After our usual setup of the inputs, outputs, ADC, etc we read the voltage every 250ms and display it on the first 3x 8 segment displays. We read the ADC to see if any the 3 programmable buttons and then if any of the other buttons were pressed, we display what the digital pot value in voltage would be briefly then write the value to the digital pot.

The display_led function just shifts out the number to each segment, the fourth segment is the indicator of which programmed button was pressed or when the set button is pressed. There is also a action counter which allows us to display items on the forth segment for a specific amount of time.

Download SPPS_v0.1


Here’s a few tests I’ve performed on this power supply, some were performed with no capacitors on the op-amp and some of the later ones were so we can see a difference. One thing I have noticed is that when you adjust the output to say 12 volts and then drop it down to say 3 volts, it does take a few seconds for it to adjust the voltage down, this is because of the output capacitor being 1000uF. Edit: Adding a load resistor of 1.5K to the output seems to sort this out.


Switch on to 3.3 volts, no overshoot as far as I can see.


Noise with no load at about 7 volts.


Now with more capacitors.


With a 12V 0.57A fan at 7V with a 1000uF output cap, a bit noisy.


With the same fan running at 12V.


Now running at 7V with 2000uF output cap, a bit lower Vpp than the 126mV before.


When testing with the 12V 0.57A fan, the P Mosfet does get pretty hot, so I had to stick a heatsink on it, I get 42C on the heatsink with 22C ambient. Apart form that, as per the video at the start, it works well to my requirements.

A few improvements that can be made:

  • 128 steps for the digital pot might not be enough, we can buy a 256 step digital pot for not much more
  • We could use a rotary encoder instead of the buttons for changing the voltage
  • We could use a relay to switch on the output when the voltage selected matches the actual output voltage – i.e is stable

Part 1
Part 2: Added rotary encoder and more testing
Part 3: Back to the LM2596 and calibration
PCBs arrived
Small Programmable Power Supply v1.0 Released

3 Responses to “Building a Small Programmable Power Supply”

  1. Dillon says:

    Do you think you will create a PCB from your design? This seems like a solid design and would like to have one for myself. Perhaps a batch PCB order and you can sell the extra boards?

    • Alex says:

      Hi Dillion, yep I’ll be creating a PCB but before I do I’d like to test out using a rotary encoder and a higher resolution digital pot, so it might be 2-3 months before the PCB is ready.

- **Raw data**
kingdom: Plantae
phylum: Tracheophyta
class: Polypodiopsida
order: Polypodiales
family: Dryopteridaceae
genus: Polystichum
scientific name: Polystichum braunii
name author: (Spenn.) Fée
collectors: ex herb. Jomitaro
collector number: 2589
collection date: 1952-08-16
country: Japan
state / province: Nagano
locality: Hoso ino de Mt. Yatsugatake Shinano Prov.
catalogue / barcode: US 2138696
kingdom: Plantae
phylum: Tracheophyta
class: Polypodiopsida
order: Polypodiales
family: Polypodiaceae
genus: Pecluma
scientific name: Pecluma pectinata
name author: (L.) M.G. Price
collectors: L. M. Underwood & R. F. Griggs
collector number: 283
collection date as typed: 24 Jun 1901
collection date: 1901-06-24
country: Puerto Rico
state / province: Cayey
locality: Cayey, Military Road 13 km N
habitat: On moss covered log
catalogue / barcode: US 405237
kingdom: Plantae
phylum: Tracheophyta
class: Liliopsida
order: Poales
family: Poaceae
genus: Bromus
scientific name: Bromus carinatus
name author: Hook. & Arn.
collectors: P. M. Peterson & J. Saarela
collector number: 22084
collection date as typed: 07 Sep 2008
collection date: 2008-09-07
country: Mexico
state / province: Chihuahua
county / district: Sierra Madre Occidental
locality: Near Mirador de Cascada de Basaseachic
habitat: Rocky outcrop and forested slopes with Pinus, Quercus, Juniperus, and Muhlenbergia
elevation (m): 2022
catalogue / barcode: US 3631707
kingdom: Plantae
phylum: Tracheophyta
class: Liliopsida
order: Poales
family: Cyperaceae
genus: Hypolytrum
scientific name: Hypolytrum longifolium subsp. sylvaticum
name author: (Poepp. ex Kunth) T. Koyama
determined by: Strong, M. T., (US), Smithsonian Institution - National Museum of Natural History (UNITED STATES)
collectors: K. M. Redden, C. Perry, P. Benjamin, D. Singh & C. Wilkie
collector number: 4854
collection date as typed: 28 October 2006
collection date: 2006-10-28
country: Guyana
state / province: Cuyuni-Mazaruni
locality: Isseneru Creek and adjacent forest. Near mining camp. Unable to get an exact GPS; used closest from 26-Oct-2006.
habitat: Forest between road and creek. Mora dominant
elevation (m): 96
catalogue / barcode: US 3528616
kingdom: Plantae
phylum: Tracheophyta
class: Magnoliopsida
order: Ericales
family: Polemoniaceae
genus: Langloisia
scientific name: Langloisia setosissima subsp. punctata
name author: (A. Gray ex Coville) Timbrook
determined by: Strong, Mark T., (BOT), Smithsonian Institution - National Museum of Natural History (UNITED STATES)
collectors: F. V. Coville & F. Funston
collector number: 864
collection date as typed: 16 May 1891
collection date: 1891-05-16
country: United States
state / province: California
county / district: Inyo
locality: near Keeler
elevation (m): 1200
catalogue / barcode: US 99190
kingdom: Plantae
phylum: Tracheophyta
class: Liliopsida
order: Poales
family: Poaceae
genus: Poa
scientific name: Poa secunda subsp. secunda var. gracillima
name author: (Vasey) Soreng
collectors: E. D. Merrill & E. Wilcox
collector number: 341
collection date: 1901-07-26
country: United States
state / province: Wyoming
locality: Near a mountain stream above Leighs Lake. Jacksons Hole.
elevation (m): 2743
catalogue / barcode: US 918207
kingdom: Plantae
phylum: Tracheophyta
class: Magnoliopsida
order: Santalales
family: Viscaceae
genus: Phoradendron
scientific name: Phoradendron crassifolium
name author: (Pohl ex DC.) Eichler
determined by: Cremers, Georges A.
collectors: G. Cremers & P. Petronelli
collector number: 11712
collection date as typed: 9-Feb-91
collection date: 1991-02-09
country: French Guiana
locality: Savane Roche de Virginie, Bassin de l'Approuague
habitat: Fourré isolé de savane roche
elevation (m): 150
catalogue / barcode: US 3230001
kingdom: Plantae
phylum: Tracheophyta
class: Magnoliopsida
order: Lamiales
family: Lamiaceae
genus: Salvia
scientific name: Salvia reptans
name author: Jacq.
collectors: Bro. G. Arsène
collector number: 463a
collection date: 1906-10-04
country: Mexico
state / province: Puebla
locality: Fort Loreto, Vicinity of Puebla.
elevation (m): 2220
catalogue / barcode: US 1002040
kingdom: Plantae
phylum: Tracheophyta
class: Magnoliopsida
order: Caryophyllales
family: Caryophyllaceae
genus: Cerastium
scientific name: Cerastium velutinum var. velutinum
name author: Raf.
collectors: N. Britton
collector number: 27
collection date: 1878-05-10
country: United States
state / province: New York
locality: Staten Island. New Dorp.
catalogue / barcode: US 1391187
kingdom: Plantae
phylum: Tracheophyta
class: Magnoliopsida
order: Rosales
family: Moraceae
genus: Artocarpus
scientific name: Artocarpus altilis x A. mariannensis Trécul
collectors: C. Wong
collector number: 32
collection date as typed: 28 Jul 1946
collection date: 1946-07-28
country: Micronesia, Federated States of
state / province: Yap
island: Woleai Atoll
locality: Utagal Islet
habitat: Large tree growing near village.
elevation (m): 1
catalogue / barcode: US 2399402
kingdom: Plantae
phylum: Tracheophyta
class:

- **To do**
In the power supply write-up, what temperature did the heatsink on the P Mosfet reach during testing with the 12V 0.57A fan, and at what ambient temperature?

- **Exercise response**
The heatsink reached 42C with an ambient temperature of 22C.